CE QUE LE DISPARATE NE M’A PAS APPORTE [ce titre se trouve dans le manuscrit]
BANDE IX, face 1
Je ne voudrais pas apparaître comme un bonimenteur qui vend le nouveau remède. J’aimerais montrer que je ne suis ni obsédé ni dupe de mon disparate, mais que je crois que c’est quelque chose de bon. En n’en exagérant pas l’importance, ça fera peut-être mieux comprendre que c’est sérieux.

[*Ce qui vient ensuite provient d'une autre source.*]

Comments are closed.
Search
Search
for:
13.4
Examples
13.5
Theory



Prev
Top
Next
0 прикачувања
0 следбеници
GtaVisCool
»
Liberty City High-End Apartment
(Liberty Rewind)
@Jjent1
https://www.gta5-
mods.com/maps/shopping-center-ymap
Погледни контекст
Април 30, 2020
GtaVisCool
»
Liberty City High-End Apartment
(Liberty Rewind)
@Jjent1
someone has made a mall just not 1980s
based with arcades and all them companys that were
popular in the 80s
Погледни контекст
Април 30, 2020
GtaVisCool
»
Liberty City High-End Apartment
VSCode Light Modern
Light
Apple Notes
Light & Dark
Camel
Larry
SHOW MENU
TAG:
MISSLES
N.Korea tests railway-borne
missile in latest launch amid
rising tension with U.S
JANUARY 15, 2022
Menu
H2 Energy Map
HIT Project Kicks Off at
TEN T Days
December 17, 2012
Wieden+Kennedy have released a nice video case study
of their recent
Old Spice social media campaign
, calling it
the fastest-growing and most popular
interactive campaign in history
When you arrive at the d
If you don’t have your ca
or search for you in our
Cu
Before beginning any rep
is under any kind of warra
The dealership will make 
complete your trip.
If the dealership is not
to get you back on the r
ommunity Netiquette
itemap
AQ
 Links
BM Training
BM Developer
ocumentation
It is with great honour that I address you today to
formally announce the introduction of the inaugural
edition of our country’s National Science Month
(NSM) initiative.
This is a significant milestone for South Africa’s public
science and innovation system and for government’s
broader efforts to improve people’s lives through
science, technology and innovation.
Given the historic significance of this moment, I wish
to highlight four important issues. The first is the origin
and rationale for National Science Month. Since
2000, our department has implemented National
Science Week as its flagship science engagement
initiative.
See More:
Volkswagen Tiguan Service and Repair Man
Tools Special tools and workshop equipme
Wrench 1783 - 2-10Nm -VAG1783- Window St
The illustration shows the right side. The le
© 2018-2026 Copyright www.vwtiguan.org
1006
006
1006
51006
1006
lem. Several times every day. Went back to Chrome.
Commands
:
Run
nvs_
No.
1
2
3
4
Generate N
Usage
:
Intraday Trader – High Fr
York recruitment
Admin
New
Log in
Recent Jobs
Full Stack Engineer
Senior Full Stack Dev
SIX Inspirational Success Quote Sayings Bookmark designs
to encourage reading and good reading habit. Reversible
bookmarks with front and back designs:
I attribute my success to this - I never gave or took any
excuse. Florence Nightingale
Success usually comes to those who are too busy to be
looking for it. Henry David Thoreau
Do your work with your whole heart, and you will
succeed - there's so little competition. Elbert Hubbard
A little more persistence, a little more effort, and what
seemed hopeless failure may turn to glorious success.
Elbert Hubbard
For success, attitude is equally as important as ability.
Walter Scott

Ce que le disparate n’a pas changé en moi, c’est un élément de mon caractère : le sang froid. Il y a une espèce de distanciation vis-à-vis de ce qui peut m’arriver de grave. C’est dans mon tempérament naturel, j’ai été fait comme ça, je le suis resté. C’est assez différent d’ailleurs de la nervosité, car je suis aussi nerveux ; je suis nerveux sur le plan des idées, pas sur le plan de l’action. Quand j’étais gosse, si un objet échappait à mes mains, avant qu’il ne soit arrivé par terre j’avais eu le temps de réfléchir à ce qu’il fallait faire, au temps que j’avais pour réfléchir, et de le rattraper. C’est une sorte de sang froid que j’ai toujours eu dans l’action, et qui m’a servi, par exemple, quand j’étais à Dora où il s’agissait de remonter des talus verticaux, avec des chiens autour et une pierre trop grosse sur le dos, etc. Il fallait réfléchir très rapidement et se décider vite. Je pouvais faire cela avec un très grand calme, alors que je voyais autour de moi des camarades perdre leur calme et en mourir. Je crois que le disparate n’a rien changé à cela, j’avais cette espèce d’avantage qui est une chance dans mon système nerveux.